The civil case was filed in May by John Driscoll, a police officer in Ashland who said that Pomponio had tried to threaten and intimidate him after he had filed complaints, including one to the state Attorney General's Office that protested the destruction of drug evidence by Pomponio. That case later was referred to the Middlesex District Attorney's Office.

An indictment is not an indication of guilt. It means a grand jury has found enough evidence exists to move a case toward trial.

According to his attorney, Pomponio has been on medical leave from the Ashland department for several weeks. A spokesman for the town could not be reached Friday.

Pomponio was an officer for the Milford Police Department for 18 years prior to joining the Ashland Police Department, in 2007. 

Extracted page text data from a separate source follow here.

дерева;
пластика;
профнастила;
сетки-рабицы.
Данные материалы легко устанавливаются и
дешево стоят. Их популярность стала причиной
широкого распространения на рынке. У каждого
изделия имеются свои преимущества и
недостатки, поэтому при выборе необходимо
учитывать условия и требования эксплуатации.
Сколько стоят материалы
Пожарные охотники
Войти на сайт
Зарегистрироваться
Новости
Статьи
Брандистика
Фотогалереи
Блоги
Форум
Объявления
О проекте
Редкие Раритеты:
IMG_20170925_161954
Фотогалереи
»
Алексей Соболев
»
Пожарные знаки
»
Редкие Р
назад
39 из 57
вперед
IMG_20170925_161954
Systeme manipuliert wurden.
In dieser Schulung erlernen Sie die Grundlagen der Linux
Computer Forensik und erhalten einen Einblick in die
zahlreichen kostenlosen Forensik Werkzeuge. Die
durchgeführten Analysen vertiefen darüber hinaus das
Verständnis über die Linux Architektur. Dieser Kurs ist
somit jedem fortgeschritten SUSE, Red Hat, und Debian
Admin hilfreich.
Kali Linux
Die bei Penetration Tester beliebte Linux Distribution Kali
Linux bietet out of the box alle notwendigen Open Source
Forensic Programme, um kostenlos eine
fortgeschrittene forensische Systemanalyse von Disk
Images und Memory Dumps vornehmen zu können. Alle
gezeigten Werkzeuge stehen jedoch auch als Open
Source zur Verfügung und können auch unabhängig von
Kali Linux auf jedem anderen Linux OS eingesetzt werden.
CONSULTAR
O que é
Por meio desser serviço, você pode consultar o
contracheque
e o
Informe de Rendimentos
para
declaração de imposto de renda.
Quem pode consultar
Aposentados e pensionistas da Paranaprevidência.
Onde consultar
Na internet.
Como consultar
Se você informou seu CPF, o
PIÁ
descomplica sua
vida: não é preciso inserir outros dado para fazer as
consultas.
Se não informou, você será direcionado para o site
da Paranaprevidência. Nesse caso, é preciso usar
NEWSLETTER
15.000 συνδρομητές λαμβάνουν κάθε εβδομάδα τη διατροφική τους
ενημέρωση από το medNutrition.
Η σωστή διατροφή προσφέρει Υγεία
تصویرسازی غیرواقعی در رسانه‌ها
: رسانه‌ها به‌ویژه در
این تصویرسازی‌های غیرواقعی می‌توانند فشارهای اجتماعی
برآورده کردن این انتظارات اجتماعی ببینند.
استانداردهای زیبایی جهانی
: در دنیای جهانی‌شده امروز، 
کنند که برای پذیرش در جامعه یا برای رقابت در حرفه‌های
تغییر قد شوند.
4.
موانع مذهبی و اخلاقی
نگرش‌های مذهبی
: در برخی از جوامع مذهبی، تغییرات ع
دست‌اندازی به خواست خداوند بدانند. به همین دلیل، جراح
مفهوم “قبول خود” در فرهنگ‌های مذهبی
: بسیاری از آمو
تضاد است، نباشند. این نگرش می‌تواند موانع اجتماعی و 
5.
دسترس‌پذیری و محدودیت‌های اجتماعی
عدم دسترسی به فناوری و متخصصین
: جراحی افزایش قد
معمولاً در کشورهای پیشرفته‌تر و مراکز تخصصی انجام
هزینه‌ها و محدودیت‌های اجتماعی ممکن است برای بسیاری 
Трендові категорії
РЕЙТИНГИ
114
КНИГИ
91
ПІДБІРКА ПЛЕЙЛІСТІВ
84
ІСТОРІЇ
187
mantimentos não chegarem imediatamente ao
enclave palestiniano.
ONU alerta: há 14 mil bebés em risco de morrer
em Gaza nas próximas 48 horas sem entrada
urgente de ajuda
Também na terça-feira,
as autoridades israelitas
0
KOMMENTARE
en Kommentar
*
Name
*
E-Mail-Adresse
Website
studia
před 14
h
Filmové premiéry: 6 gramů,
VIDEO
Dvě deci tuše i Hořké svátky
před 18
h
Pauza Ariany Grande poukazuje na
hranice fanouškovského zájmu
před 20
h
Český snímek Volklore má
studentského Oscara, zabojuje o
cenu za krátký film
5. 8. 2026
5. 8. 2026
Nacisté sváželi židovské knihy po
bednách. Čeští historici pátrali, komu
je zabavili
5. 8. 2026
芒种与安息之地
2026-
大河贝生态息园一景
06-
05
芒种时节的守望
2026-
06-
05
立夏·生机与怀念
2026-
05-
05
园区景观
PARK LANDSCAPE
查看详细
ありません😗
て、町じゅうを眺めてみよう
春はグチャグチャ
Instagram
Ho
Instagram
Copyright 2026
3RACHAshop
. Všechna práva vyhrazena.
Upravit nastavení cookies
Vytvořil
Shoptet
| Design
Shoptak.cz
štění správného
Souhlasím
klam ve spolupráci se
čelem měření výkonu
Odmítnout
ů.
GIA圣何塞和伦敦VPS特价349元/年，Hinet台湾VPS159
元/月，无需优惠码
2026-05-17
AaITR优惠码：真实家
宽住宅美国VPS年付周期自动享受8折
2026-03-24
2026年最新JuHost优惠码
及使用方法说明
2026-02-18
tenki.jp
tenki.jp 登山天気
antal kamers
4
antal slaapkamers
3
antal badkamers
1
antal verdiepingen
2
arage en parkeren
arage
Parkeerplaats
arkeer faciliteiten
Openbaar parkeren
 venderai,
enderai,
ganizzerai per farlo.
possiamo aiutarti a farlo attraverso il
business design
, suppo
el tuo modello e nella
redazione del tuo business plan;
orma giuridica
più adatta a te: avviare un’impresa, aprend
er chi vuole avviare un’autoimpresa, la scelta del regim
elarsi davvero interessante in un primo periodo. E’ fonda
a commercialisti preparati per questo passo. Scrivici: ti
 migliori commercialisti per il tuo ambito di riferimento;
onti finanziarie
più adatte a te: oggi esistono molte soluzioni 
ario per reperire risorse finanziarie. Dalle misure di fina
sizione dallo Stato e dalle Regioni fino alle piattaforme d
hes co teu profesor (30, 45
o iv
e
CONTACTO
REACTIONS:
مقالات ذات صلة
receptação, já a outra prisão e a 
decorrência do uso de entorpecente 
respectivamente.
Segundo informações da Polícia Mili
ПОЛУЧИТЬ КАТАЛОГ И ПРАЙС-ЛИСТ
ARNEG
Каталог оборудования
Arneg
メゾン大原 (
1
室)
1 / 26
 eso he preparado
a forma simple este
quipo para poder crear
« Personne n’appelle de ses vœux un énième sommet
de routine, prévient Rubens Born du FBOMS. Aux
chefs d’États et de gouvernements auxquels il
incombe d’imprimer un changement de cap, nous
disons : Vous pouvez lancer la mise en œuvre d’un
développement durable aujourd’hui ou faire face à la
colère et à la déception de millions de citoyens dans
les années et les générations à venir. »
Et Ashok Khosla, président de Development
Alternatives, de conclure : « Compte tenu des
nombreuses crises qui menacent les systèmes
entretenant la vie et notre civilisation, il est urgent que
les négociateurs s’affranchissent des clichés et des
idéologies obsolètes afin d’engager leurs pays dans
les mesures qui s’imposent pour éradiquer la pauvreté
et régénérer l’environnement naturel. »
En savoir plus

He resigned from the Milford department in June 2005, rather than face a termination proceeding over a complaint that began when he was accused of engaging in a sexual act with a woman while on the job and in uniform, according to a report by WCVB TV. The complaint was amended to include a threatening statement that Pomponio made to another Milford officer, concerning the citizen who filed the complaint, according to a statement filed in Milford District Court by Milford Police Chief Thomas O'Loughlin.

Over the next three years, Pomponio repeatedly harassed or threatened the officer who reported that threatening statement, according to court documents.

O'Loughlin in January 2009 revoked Pomponio's license to carry a gun in Milford, after documenting 16 instances in which the former officer — who by then had been hired in Ashland — had engaged in "persistent and protracted harassment, intimidation and threatening conduct" toward members of the Milford police.

Pomponio challenged the decision in court, but a District Court judge in June 2009 upheld the revocation.